'Stolen' Renoir removed from sale
A Renoir painting, bought at a flea market in West Virginia, has been removed from auction amid concerns it was stolen from a Baltimore museum.
The tiny Paysage Bords de Seine was expected to go on sale on 29 September at the Potomack Company auction house.
However, newly discovered records have revealed it was loaned to the Baltimore Museum of Art in 1937, from where it was listed as stolen in 1951.
The auction house has postponed the sale "to ensure fairness and finality".
Earlier research by the Potomack Company indicated that the last record of the painting's ownership was understood to be in Paris in 1926, when it was bought by Herbert L May, then-husband of Saidie May.
But earlier this week, a Washington Post reporter, Ian Shapira, discovered it was loaned to the Baltimore Museum of Art by Ms May in 1937.
A further internal investigation of the Museum's art collection files found a loan record indicating that the Renoir painting was stolen in 1951, shortly after May's death. There was no evidence of a police report.
"Obviously, we take our responsibility for our collections and the things entrusted to us very seriously," the museum's director, Doreen Bolger told Mr Shapira. "We have to do more research and get to the bottom of the real story, and we're still in the midst of that process.
"We want the painting back," added Ms Bolger. "That painting was associated with her, and she's one of the most important donors in the museum.
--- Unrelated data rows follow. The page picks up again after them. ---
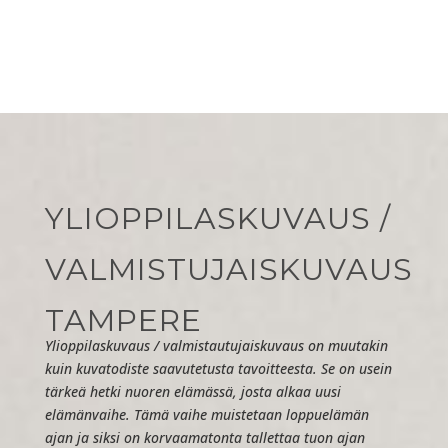
YLIOPPILASKUVAUS /
VALMISTUJAISKUVAUS
TAMPERE
Ylioppilaskuvaus / valmistautujaiskuvaus on muutakin
kuin kuvatodiste saavutetusta tavoitteesta. Se on usein
tärkeä hetki nuoren elämässä, josta alkaa uusi
elämänvaihe. Tämä vaihe muistetaan loppuelämän
ajan ja siksi on korvaamatonta tallettaa tuon ajan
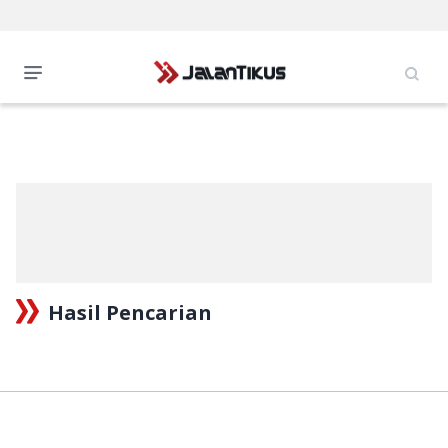
Hasil Pencarian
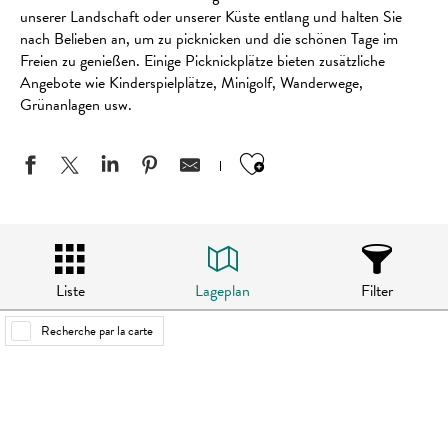
unserer Landschaft oder unserer Küste entlang und halten Sie
nach Belieben an, um zu picknicken und die schönen Tage im
Freien zu genießen. Einige Picknickplätze bieten zusätzliche
Angebote wie Kinderspielplätze, Minigolf, Wanderwege,
Grünanlagen usw.
Ajouter aux favo
Liste
Lageplan
Filter
Recherche par la carte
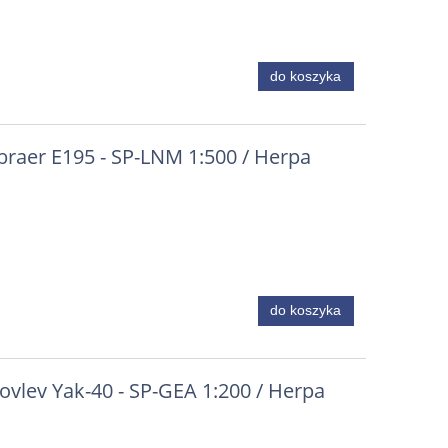
lot
ił
do koszyka
4
braer E195 - SP-LNM 1:500 / Herpa
do koszyka
kovlev Yak-40 - SP-GEA 1:200 / Herpa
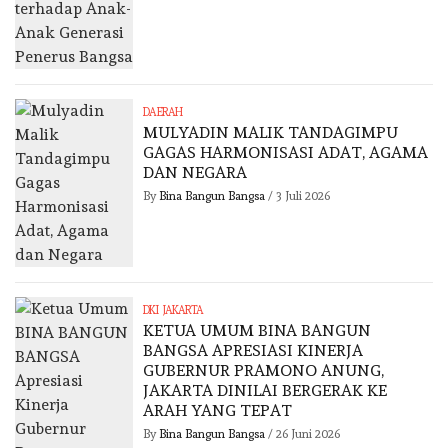
DAERAH
MULYADIN MALIK TANDAGIMPU
GAGAS HARMONISASI ADAT, AGAMA
DAN NEGARA
By
Bina Bangun Bangsa
/
3 Juli 2026
DKI JAKARTA
KETUA UMUM BINA BANGUN
BANGSA APRESIASI KINERJA
GUBERNUR PRAMONO ANUNG,
JAKARTA DINILAI BERGERAK KE
ARAH YANG TEPAT
By
Bina Bangun Bangsa
/
26 Juni 2026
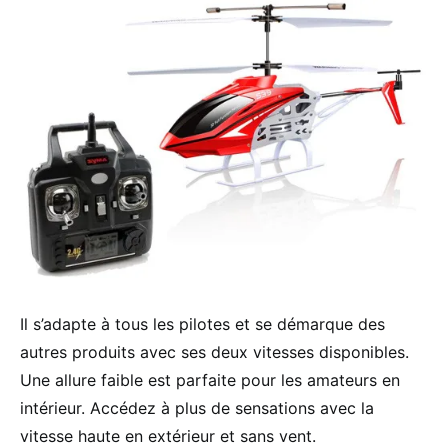
Il s’adapte à tous les pilotes et se démarque des
autres produits avec ses deux vitesses disponibles.
Une allure faible est parfaite pour les amateurs en
intérieur. Accédez à plus de sensations avec la
vitesse haute en extérieur et sans vent.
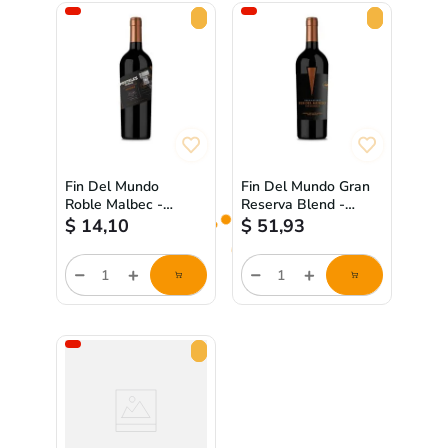
Fin Del Mundo
Fin Del Mundo Gran
Roble Malbec -
Reserva Blend -
750ml
750ml
$
14,10
$
51,93
Cantidad
Cantidad
de
de
producto
producto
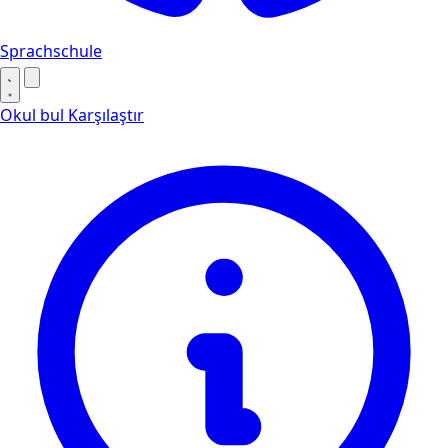
Sprachschule
Okul bul
Karşılaştır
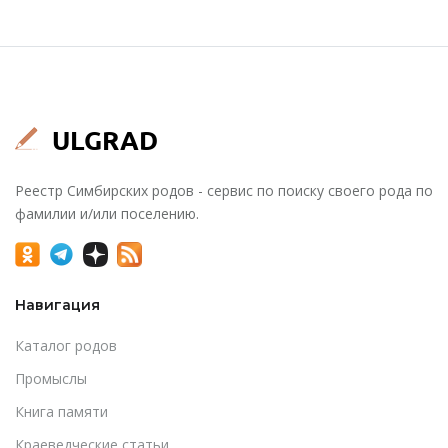
Реестр Симбирских родов - сервис по поиску своего рода по
фамилии и/или поселению.
Навигация
Каталог родов
Промыслы
Книга памяти
Краеведческие статьи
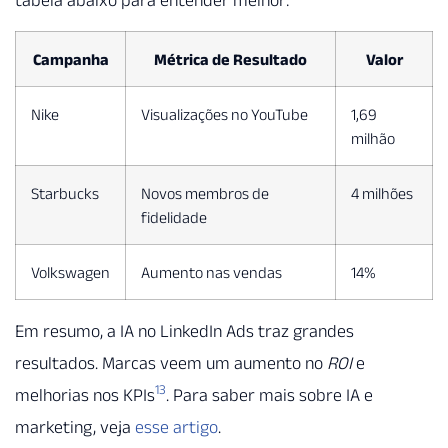
tabela abaixo para entender melhor:
Campanha
Métrica de Resultado
Valor
Nike
Visualizações no YouTube
1,69
milhão
Starbucks
Novos membros de
4 milhões
fidelidade
Volkswagen
Aumento nas vendas
14%
Em resumo, a IA no LinkedIn Ads traz grandes
resultados. Marcas veem um aumento no
ROI
e
13
melhorias nos KPIs
. Para saber mais sobre IA e
marketing, veja
esse artigo
.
It was her decision that it would come to us."
May, who has a wing named after her at the Baltimore museum, left her entire collection to the museum.
The Renoir surfaced in a box of bric-a-brac at a local flea market two years ago, in 2010. The owner paid just $7 (£4.30) for the contents - but did not know she had acquired a Renoir until she took it to be examined at the auction house, at the recommendation of her mother, this July.
With questions over its ownership and a federal investigation underway, the auction house made the decision to withdraw the painting from sale.
"Our objective in conducting a sale is always to ensure fairness and finality both for the consignor and for the buying public," said Elizabeth Wainstein, owner of The Potomack Company.
The painting, which measures 14 by 23 centimetres, was apparently painted for Renoir's mistress on a linen napkin at a restaurant on the banks of the River Seine. It is estimated to be worth $75,000 to $100,000 (£62,000).
"We would not sell the painting until we know the proper owner," she told The Washington Post. "We just need to the know the truth."